» Task requirements
Every entry should be reproduced precisely, with each picture left out.

Dataset entries

========================

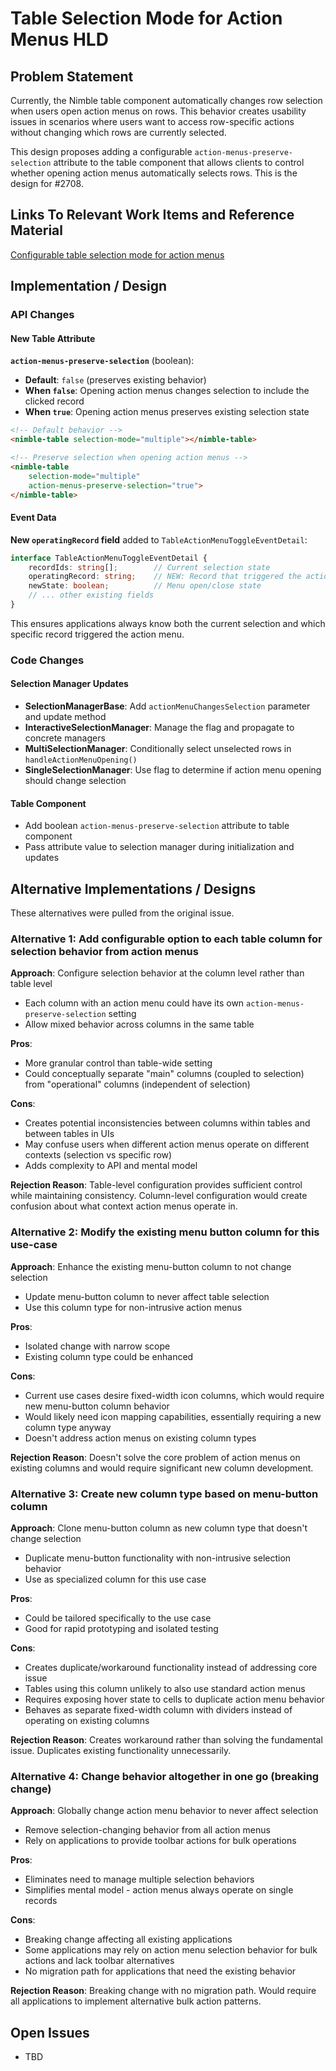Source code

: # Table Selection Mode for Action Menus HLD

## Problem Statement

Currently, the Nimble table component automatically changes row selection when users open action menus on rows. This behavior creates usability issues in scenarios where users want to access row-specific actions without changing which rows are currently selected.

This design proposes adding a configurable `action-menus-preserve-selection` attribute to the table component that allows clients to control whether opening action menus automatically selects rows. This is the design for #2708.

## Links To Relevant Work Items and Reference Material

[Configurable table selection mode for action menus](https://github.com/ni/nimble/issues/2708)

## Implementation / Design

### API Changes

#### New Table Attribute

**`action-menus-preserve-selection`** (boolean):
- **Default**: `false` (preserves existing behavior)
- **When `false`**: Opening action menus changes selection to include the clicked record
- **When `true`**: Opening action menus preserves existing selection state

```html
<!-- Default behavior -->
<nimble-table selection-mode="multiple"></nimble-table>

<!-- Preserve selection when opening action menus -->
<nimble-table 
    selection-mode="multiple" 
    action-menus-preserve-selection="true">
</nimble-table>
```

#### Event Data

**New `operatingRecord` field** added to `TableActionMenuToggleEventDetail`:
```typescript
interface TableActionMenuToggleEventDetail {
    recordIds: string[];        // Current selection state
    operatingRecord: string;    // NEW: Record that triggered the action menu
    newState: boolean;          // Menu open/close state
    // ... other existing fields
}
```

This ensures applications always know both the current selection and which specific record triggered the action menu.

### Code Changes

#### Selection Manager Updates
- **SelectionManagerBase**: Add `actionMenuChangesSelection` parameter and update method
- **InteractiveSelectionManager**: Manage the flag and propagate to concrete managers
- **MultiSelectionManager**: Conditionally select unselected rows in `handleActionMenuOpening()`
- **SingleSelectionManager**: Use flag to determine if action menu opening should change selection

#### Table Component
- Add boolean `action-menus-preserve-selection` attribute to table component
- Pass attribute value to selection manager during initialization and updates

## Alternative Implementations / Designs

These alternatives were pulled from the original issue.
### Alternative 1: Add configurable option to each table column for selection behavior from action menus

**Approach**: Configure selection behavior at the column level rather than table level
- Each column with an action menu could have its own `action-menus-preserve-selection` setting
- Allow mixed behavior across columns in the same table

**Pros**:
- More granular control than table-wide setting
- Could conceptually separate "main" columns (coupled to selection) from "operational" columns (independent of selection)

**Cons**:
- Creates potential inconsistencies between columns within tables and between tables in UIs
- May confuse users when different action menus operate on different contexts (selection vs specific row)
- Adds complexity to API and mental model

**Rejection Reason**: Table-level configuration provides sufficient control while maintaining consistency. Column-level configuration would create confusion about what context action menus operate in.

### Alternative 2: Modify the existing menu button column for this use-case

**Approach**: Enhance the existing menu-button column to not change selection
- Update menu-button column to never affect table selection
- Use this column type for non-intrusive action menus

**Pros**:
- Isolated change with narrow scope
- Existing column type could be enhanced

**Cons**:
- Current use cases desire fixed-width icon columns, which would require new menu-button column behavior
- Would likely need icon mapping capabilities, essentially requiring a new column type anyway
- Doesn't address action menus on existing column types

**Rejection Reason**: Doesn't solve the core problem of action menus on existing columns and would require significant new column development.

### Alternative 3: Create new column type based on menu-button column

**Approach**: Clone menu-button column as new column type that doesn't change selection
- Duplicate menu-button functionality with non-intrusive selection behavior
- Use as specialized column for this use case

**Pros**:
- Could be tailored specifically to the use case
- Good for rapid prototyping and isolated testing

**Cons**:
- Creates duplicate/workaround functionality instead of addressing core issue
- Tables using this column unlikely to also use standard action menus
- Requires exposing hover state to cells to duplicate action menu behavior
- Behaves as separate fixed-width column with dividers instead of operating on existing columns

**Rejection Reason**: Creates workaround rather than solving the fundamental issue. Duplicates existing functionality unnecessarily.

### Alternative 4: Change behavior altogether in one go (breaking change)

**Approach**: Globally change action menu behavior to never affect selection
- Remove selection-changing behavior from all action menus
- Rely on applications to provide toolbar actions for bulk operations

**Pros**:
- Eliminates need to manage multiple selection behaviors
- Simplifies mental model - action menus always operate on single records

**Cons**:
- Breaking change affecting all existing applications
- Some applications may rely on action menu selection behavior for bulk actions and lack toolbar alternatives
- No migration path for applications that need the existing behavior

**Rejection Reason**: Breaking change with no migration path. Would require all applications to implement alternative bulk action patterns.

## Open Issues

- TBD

========================

» Result of this task
Source code

: # Table Selection Mode for Action Menus HLD

## Problem Statement

Currently, the Nimble table component automatically changes row selection when users open action menus on rows. This behavior creates usability issues in scenarios where users want to access row-specific actions without changing which rows are currently selected.

This design proposes adding a configurable `action-menus-preserve-selection` attribute to the table component that allows clients to control whether opening action menus automatically selects rows. This is the design for #2708.

## Links To Relevant Work Items and Reference Material

[Configurable table selection mode for action menus](https://github.com/ni/nimble/issues/2708)

## Implementation / Design

### API Changes

#### New Table Attribute

**`action-menus-preserve-selection`** (boolean):
- **Default**: `false` (preserves existing behavior)
- **When `false`**: Opening action menus changes selection to include the clicked record
- **When `true`**: Opening action menus preserves existing selection state

```html
<!-- Default behavior -->
<nimble-table selection-mode="multiple"></nimble-table>

<!-- Preserve selection when opening action menus -->
<nimble-table 
    selection-mode="multiple" 
    action-menus-preserve-selection="true">
</nimble-table>
```

#### Event Data

**New `operatingRecord` field** added to `TableActionMenuToggleEventDetail`:
```typescript
interface TableActionMenuToggleEventDetail {
    recordIds: string[];        // Current selection state
    operatingRecord: string;    // NEW: Record that triggered the action menu
    newState: boolean;          // Menu open/close state
    // ... other existing fields
}
```

This ensures applications always know both the current selection and which specific record triggered the action menu.

### Code Changes

#### Selection Manager Updates
- **SelectionManagerBase**: Add `actionMenuChangesSelection` parameter and update method
- **InteractiveSelectionManager**: Manage the flag and propagate to concrete managers
- **MultiSelectionManager**: Conditionally select unselected rows in `handleActionMenuOpening()`
- **SingleSelectionManager**: Use flag to determine if action menu opening should change selection

#### Table Component
- Add boolean `action-menus-preserve-selection` attribute to table component
- Pass attribute value to selection manager during initialization and updates

## Alternative Implementations / Designs

These alternatives were pulled from the original issue.
### Alternative 1: Add configurable option to each table column for selection behavior from action menus

**Approach**: Configure selection behavior at the column level rather than table level
- Each column with an action menu could have its own `action-menus-preserve-selection` setting
- Allow mixed behavior across columns in the same table

**Pros**:
- More granular control than table-wide setting
- Could conceptually separate "main" columns (coupled to selection) from "operational" columns (independent of selection)

**Cons**:
- Creates potential inconsistencies between columns within tables and between tables in UIs
- May confuse users when different action menus operate on different contexts (selection vs specific row)
- Adds complexity to API and mental model

**Rejection Reason**: Table-level configuration provides sufficient control while maintaining consistency. Column-level configuration would create confusion about what context action menus operate in.

### Alternative 2: Modify the existing menu button column for this use-case

**Approach**: Enhance the existing menu-button column to not change selection
- Update menu-button column to never affect table selection
- Use this column type for non-intrusive action menus

**Pros**:
- Isolated change with narrow scope
- Existing column type could be enhanced

**Cons**:
- Current use cases desire fixed-width icon columns, which would require new menu-button column behavior
- Would likely need icon mapping capabilities, essentially requiring a new column type anyway
- Doesn't address action menus on existing column types

**Rejection Reason**: Doesn't solve the core problem of action menus on existing columns and would require significant new column development.

### Alternative 3: Create new column type based on menu-button column

**Approach**: Clone menu-button column as new column type that doesn't change selection
- Duplicate menu-button functionality with non-intrusive selection behavior
- Use as specialized column for this use case

**Pros**:
- Could be tailored specifically to the use case
- Good for rapid prototyping and isolated testing

**Cons**:
- Creates duplicate/workaround functionality instead of addressing core issue
- Tables using this column unlikely to also use standard action menus
- Requires exposing hover state to cells to duplicate action menu behavior
- Behaves as separate fixed-width column with dividers instead of operating on existing columns

**Rejection Reason**: Creates workaround rather than solving the fundamental issue. Duplicates existing functionality unnecessarily.

### Alternative 4: Change behavior altogether in one go (breaking change)

**Approach**: Globally change action menu behavior to never affect selection
- Remove selection-changing behavior from all action menus
- Rely on applications to provide toolbar actions for bulk operations

**Pros**:
- Eliminates need to manage multiple selection behaviors
- Simplifies mental model - action menus always operate on single records

**Cons**:
- Breaking change affecting all existing applications
- Some applications may rely on action menu selection behavior for bulk actions and lack toolbar alternatives
- No migration path for applications that need the existing behavior

**Rejection Reason**: Breaking change with no migration path. Would require all applications to implement alternative bulk action patterns.

## Open Issues

- TBD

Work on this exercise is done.